Les moutons de la ferme de Linciaux sont tondus une fois par an. Cette année, le Parc naturel Cœur de Condroz organisait des tontes nomades dans les fermes et chez des particuliers: une équipe de tondeuses professionnelles se charge de la tonte et reprend les toisons pour les valoriser. L’éleveur bénéficie d’un coût de tonte réduit et offre une seconde vie à sa laine.
Marie-Catherine s’est arrangée pour récupérer les «déchets» de laine qui ne peuvent pas être valorisés pour les utiliser comme paillage dans le potager de la ferme. Ce terrain emmuré s’étend sur 28 ares de maraîchage en permaculture. Une mare a également été installée ainsi qu’une serre pour y cultiver des tomates.
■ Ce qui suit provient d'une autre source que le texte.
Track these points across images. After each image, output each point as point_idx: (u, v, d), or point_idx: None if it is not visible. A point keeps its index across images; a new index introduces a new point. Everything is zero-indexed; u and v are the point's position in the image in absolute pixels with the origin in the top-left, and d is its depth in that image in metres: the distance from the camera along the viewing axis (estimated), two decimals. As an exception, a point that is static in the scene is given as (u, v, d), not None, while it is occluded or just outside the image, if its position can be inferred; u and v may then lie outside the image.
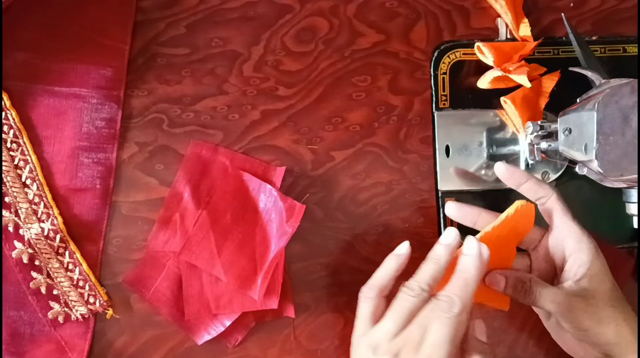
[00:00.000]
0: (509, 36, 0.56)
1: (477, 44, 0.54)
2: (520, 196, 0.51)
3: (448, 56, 0.55)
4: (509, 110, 0.54)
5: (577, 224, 0.50)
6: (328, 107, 0.55)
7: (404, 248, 0.48)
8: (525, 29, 0.55)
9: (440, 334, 0.42)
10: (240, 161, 0.54)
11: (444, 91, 0.56)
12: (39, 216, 0.51)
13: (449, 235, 0.46)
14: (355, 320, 0.47)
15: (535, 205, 0.50)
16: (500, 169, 0.51)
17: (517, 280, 0.49)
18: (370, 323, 0.46)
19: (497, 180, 0.53)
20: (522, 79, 0.51)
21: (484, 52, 0.53)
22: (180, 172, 0.53)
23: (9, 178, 0.51)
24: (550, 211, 0.50)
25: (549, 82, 0.55)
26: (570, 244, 0.49)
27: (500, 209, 0.50)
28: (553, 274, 0.51)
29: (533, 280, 0.49)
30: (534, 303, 0.48)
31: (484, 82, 0.54)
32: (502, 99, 0.54)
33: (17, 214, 0.51)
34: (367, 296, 0.47)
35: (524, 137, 0.55)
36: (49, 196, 0.51)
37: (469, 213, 0.52)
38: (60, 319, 0.52)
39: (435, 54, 0.56)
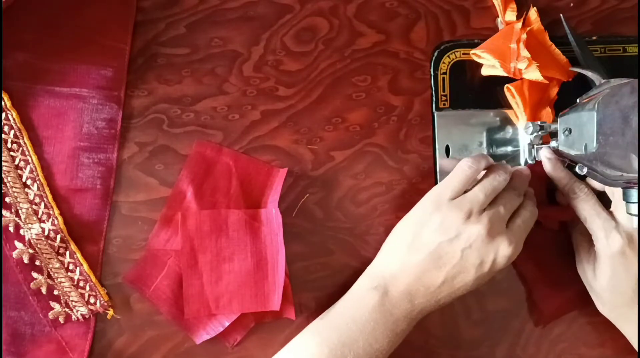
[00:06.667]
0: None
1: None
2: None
3: (448, 56, 0.55)
4: (512, 101, 0.54)
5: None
6: (328, 107, 0.55)
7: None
8: (510, 15, 0.54)
9: (526, 219, 0.50)
10: (244, 162, 0.54)
11: (444, 91, 0.56)
12: (39, 216, 0.51)
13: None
14: (443, 183, 0.49)
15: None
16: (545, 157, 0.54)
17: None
18: (459, 191, 0.49)
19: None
20: (536, 77, 0.51)
21: (483, 57, 0.53)
22: (184, 171, 0.53)
23: (9, 179, 0.51)
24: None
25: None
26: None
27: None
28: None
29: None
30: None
31: (487, 71, 0.54)
32: (505, 87, 0.53)
33: (17, 215, 0.51)
34: (471, 166, 0.50)
35: (523, 134, 0.54)
36: (50, 196, 0.51)
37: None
38: (61, 319, 0.52)
39: (435, 54, 0.55)
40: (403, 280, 0.48)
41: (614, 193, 0.52)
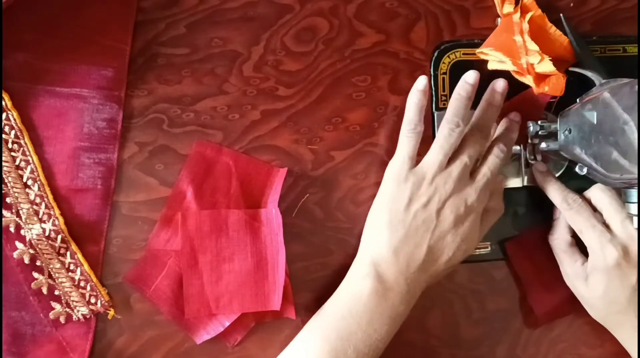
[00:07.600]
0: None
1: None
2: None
3: (448, 56, 0.55)
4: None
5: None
6: (328, 107, 0.55)
7: (422, 82, 0.51)
8: (508, 7, 0.54)
9: (492, 165, 0.51)
10: (244, 162, 0.54)
11: (444, 91, 0.56)
12: (40, 216, 0.51)
13: (470, 75, 0.51)
14: (396, 158, 0.50)
15: None
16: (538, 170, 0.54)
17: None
18: (414, 158, 0.50)
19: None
20: (550, 69, 0.50)
21: (492, 55, 0.52)
22: (184, 171, 0.53)
23: (10, 179, 0.51)
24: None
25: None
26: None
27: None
28: None
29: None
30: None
31: (494, 66, 0.54)
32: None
33: (18, 215, 0.51)
34: (412, 131, 0.50)
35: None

Les moutons de la ferme de Linciaux sont tondus une fois par an. Marie-Catherine valorise la laine comme paillage dans le potager de la ferme. - A.B.
« Trop craquant »
Dans un coin du potager se loge une petite cabane. Un logement insolite niché au cœur des fruits et des légumes. « Pour l’équilibre financier du potager, comme la vente des légumes ne suffit pas, nous avons eu l’idée d’y construire une cabane, équipée d’un bain nordique afin d’accueillir quiconque souhaitant un moment de déconnection entouré d’une nature luxuriante», présente Marie-Catherine. « Nous proposons également un repas de la ferme avec les produits du jardin et de l’élevage », poursuit-elle.
Et les moutons là-dedans ? Il constitue l’un des plus gros attraits du gîte, surtout au printemps. Les brebis rousses Ardennaises viennent en chaleur à l’automne et agnèlent, facilement et sans assistance, au printemps. «Les petits agneaux totalement roux sont hyper craquants. Les vidéos que nous en faisons ont beaucoup de succès sur les réseaux sociaux», ajoute Marie-Catherine. Ces agneaux donneront des brebis sans corne ou des mâles pouvant être cornus. Une autre caractéristique particulièrement appréciée chez les mâles, selon Christian Mulders éleveur à Nassogne et membre du Comité Directeur de la Commission Raciale « Ardennais», est la présence d’une crinière autour du cou, qui se compose de laine et d’une grande quantité de jarre, sorte de poil qui rend la laine plus imperméable.
L’Ardennais Roux a donc trouvé sa place dans les prairies de la ferme du Linciaux. Une présence discrète mais essentielle, qui témoigne de l’importance de préserver nos races locales et qui participe à la sauvegarde d’un patrimoine vivant.